True, although this happens even when there are 4 workers. I would expect another worker to handle the new incoming request.

Using spawn blocking helps but want to be able to understand what is going on.

e.g. the example above works with ROCKET_WORKERS=1 set.

[SergioBenitez]

You can find the pstack of the deadlocked application here.

This trace shows that the thread is waiting for the command to exit, which is to be expected. An strace of the program and all of its threads would be more useful.
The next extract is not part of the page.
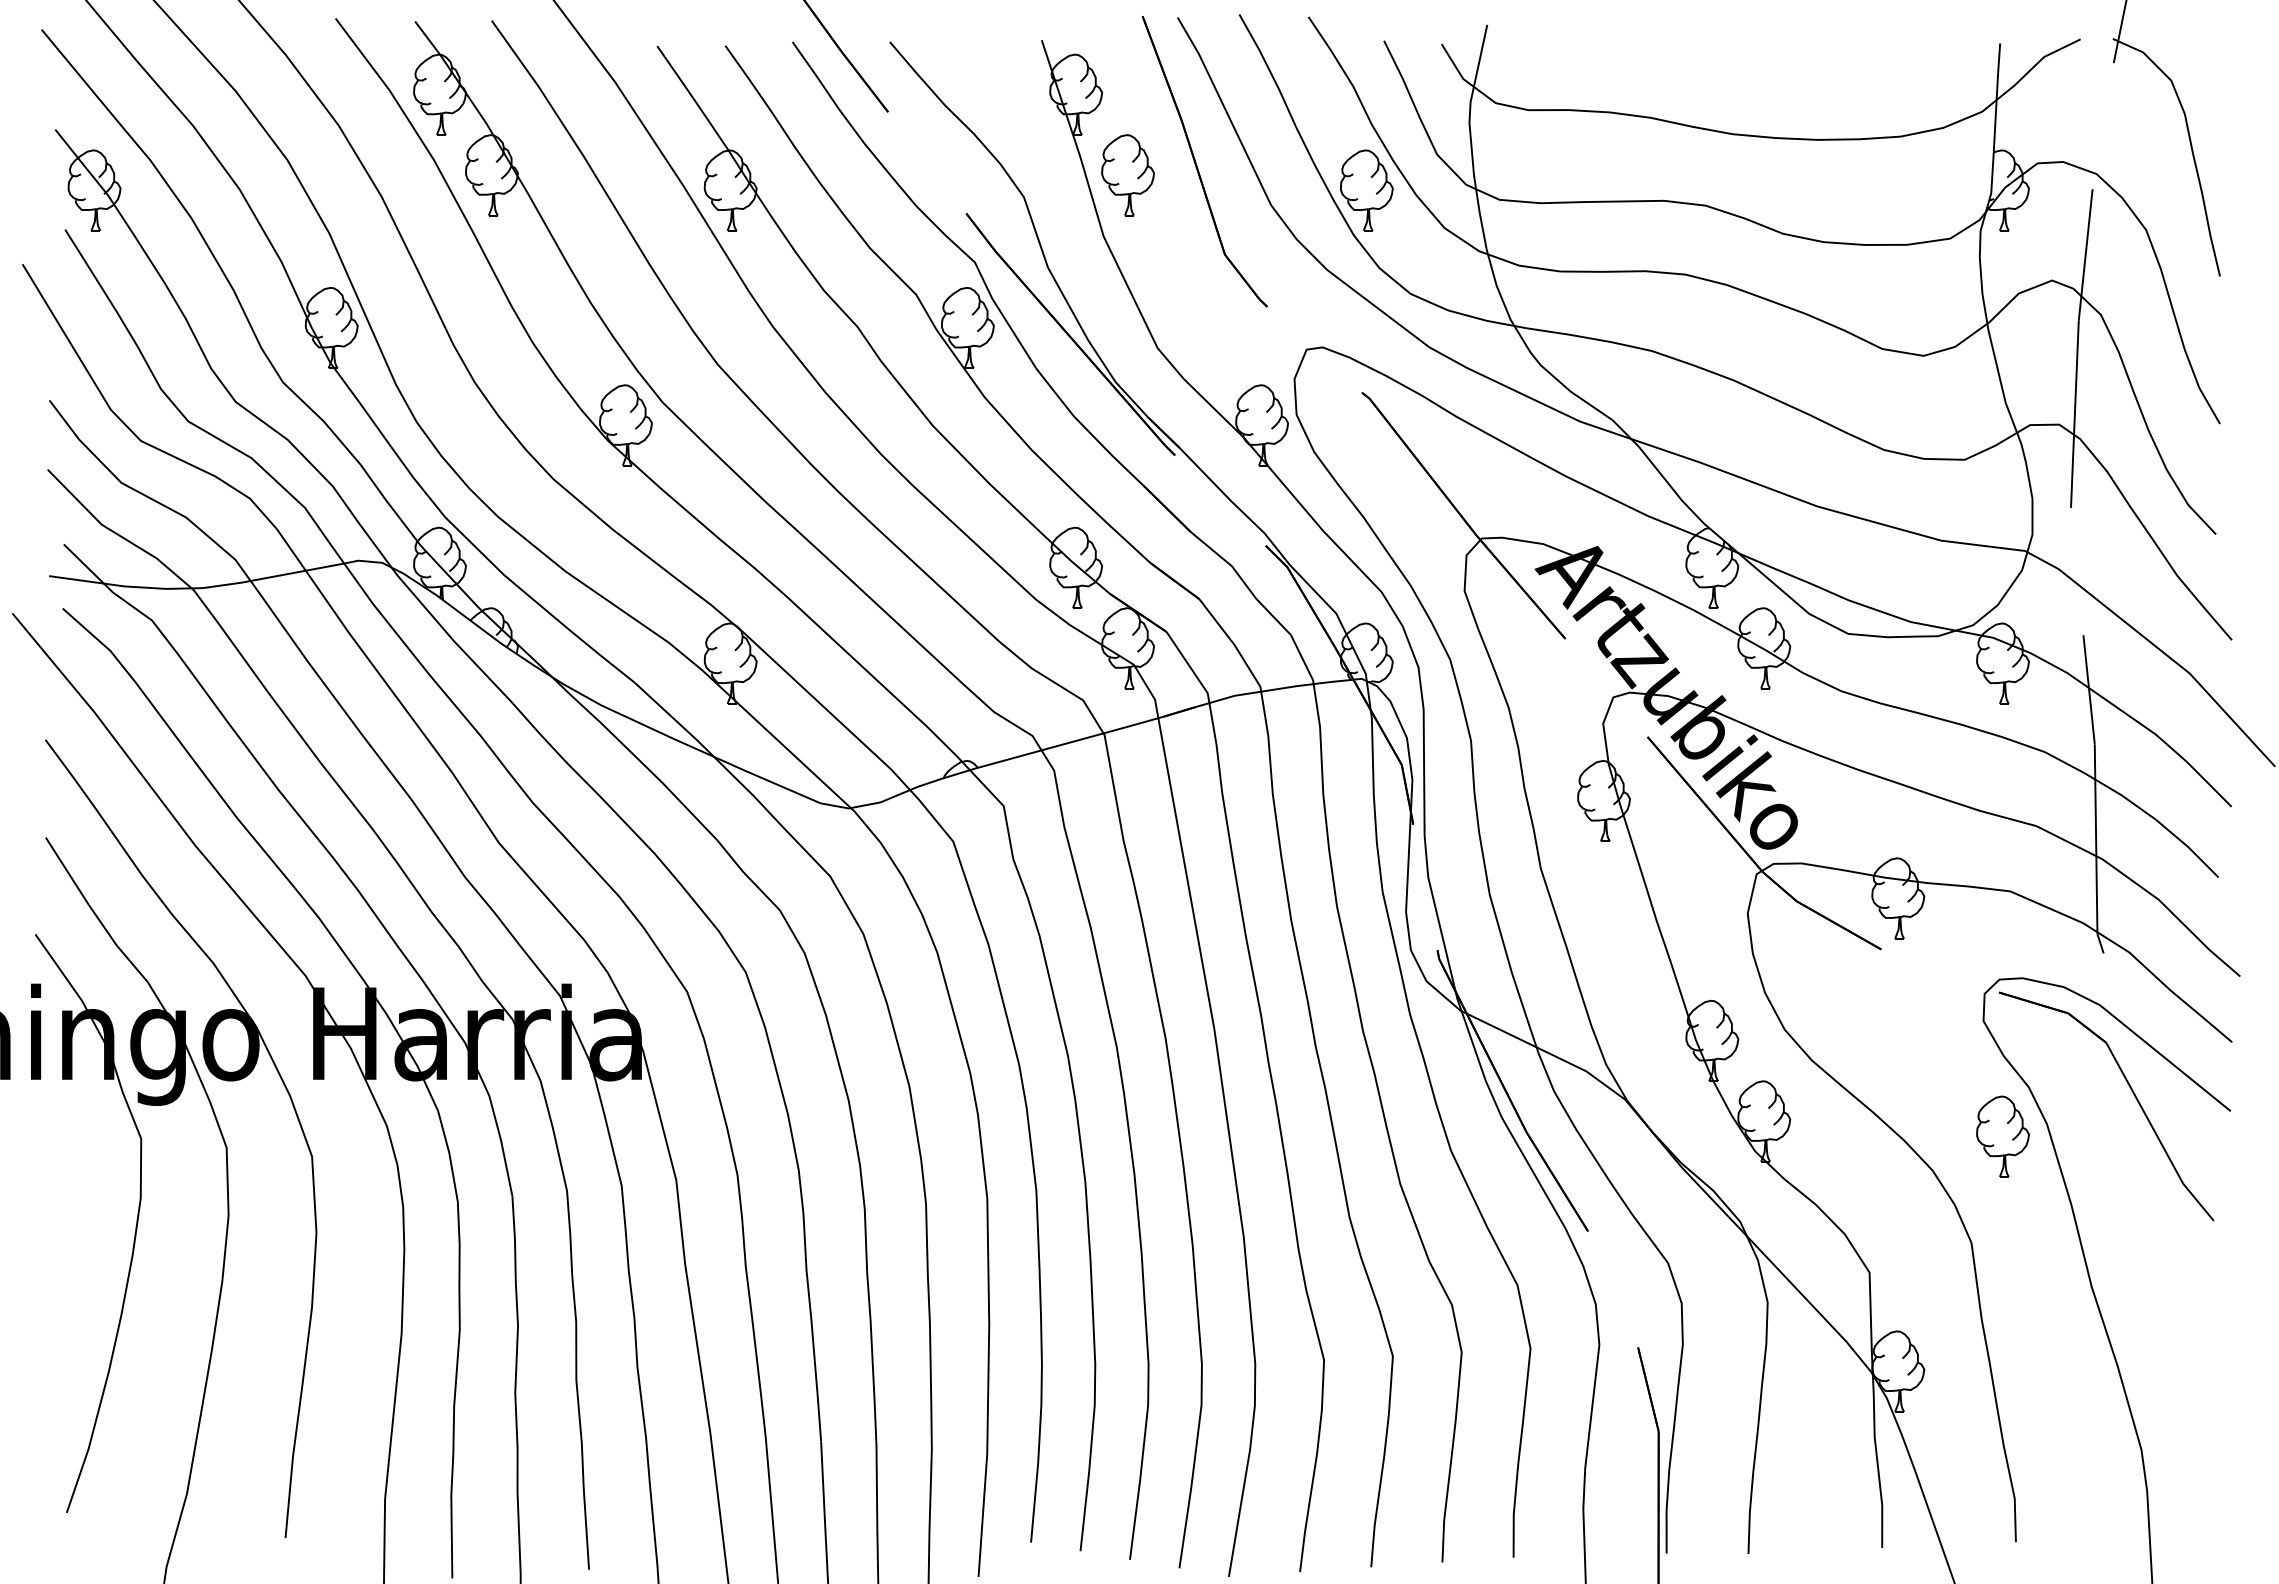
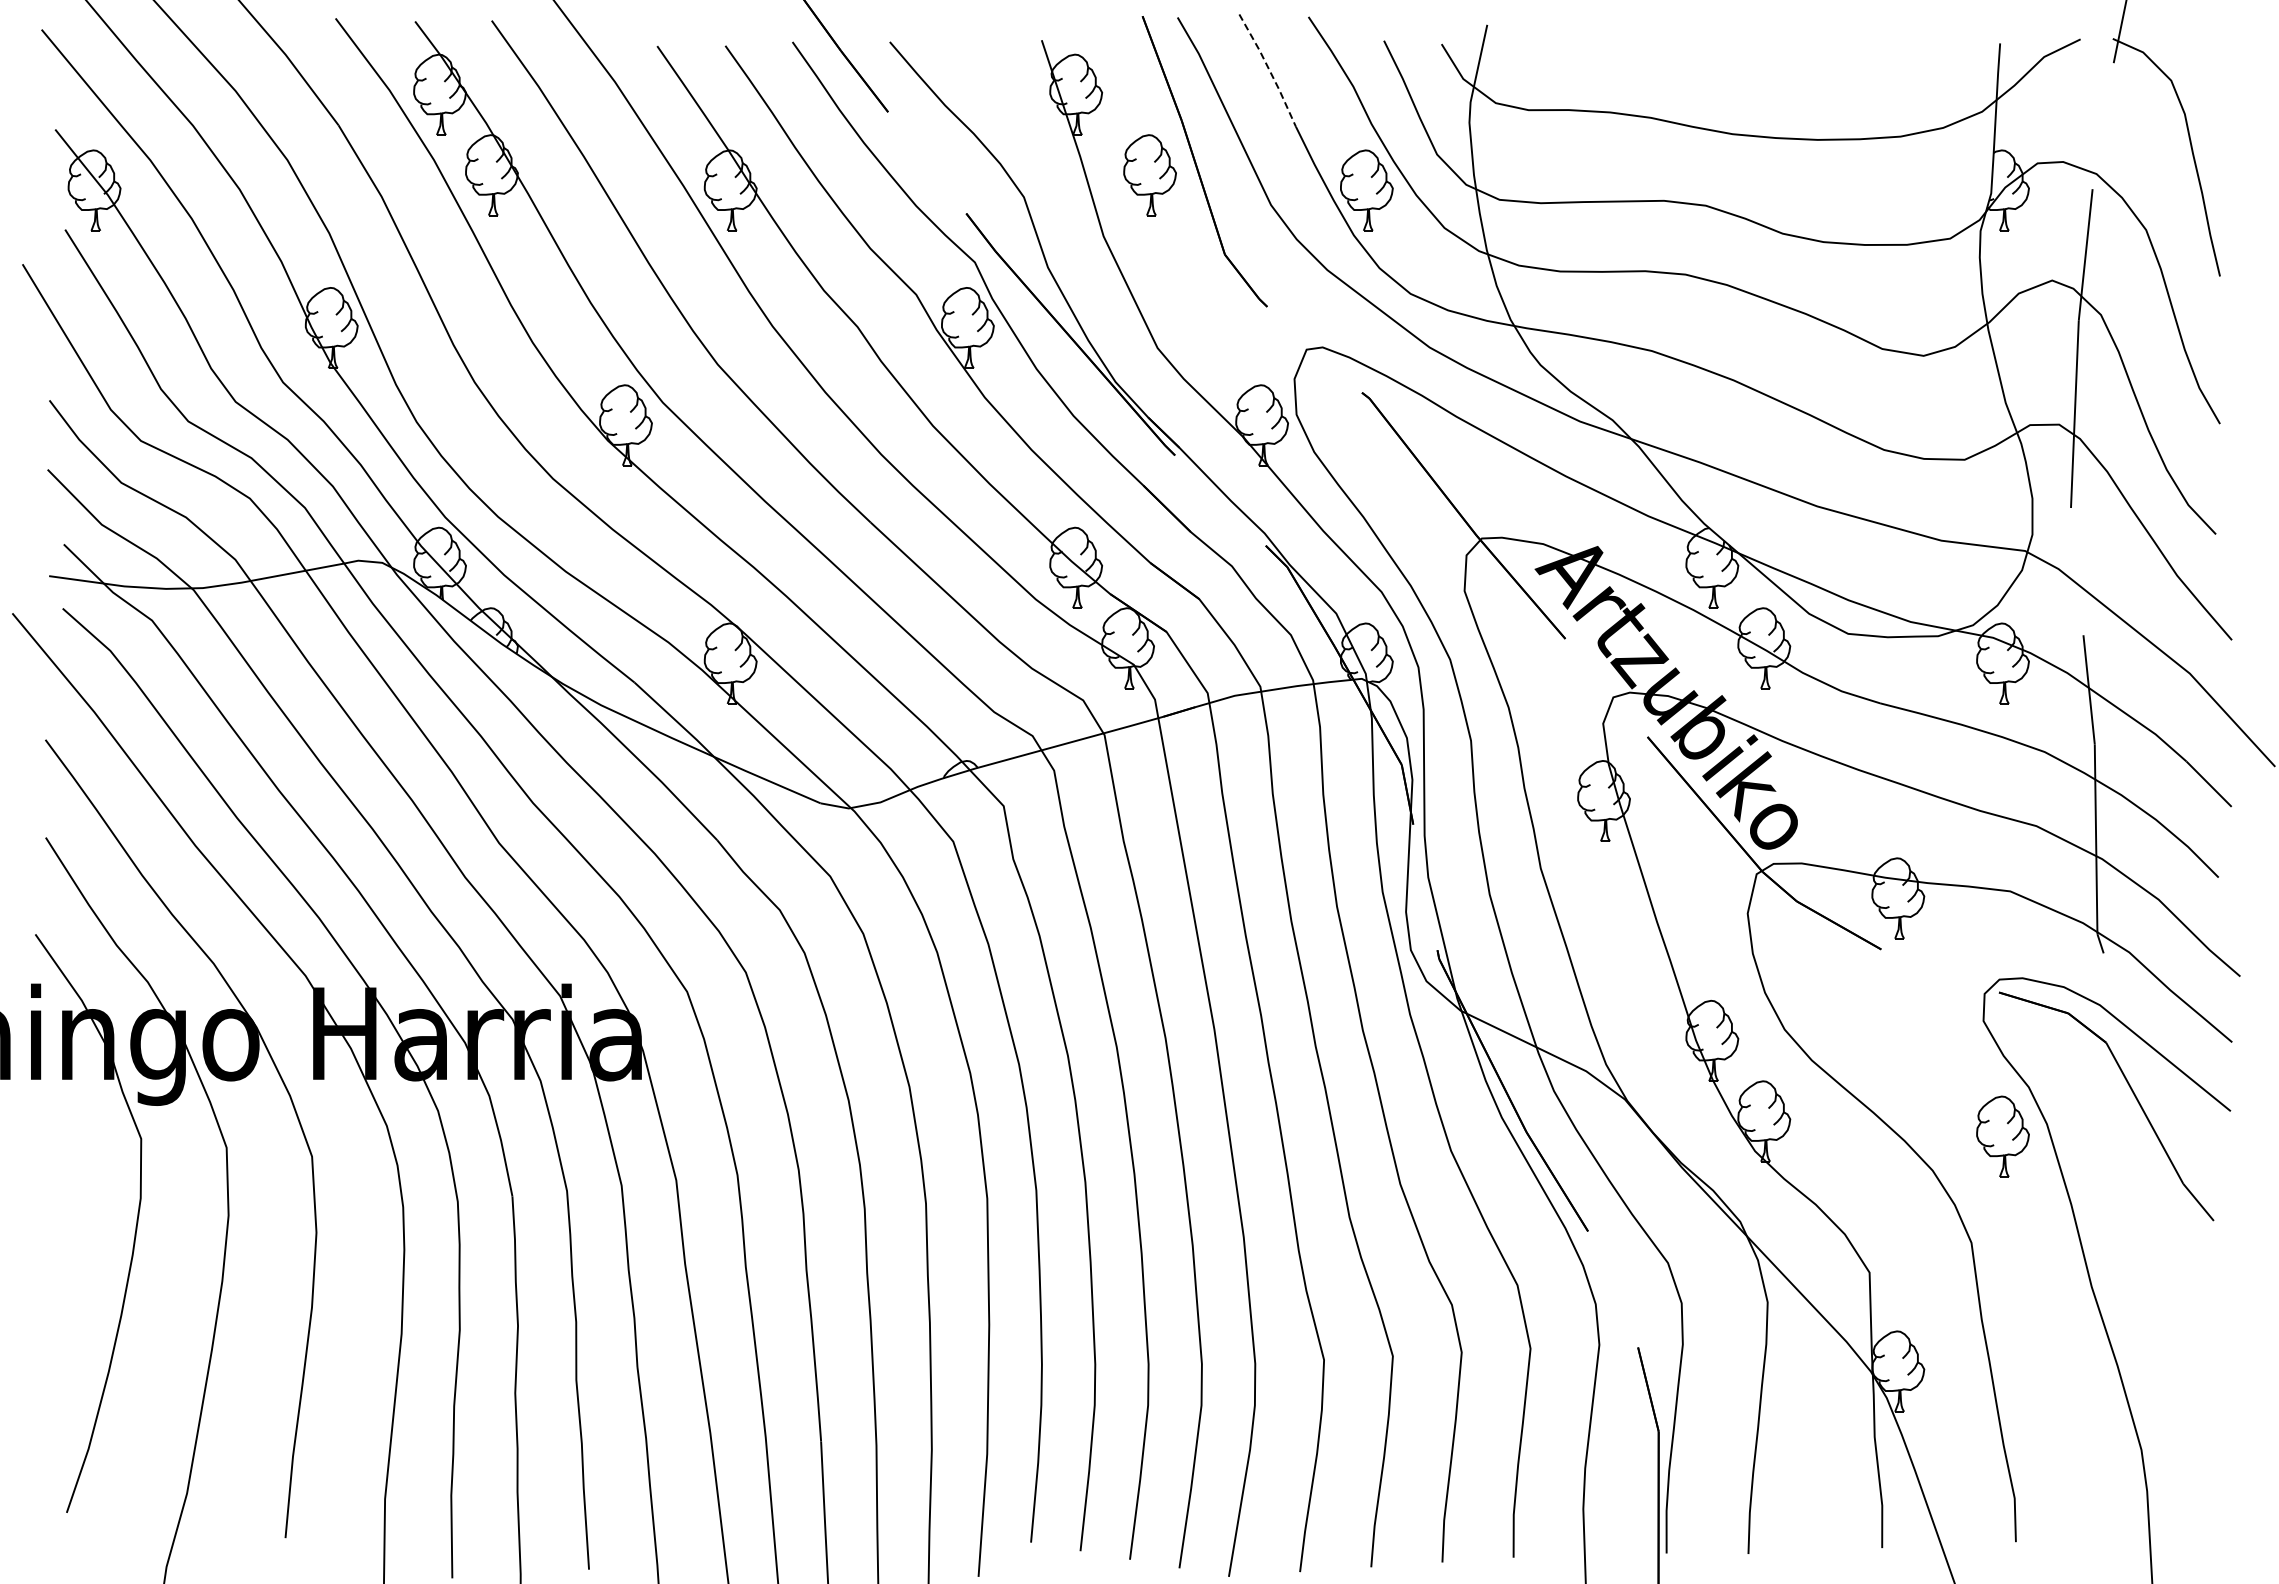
line at (1269, 69): solid -> dashed
part at (1127, 175) position: (1127, 175) -> (1149, 175)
Then we can see what the rest of the server is waiting on.

True, although this happens even when there are 4 workers. I would expect another worker to handle the new incoming request.

This is surprising behavior; are you certain that there are workers available? Or are they potentially also stuck on the same issue?

Using spawn blocking helps but want to be able to understand what is going on.

How does it "help" in this case? The program advances, always? Or sometimes? Have you tried using the async variant of Command as I previously indicated?

e.g. the example above works with ROCKET_WORKERS=1 set.

Are you saying the example exactly as written works, or the example modified to use spawn_blocking() works?

[SergioBenitez]

It looks like this could be is a bug in tokio: tokio-rs/tokio#4730 (comment).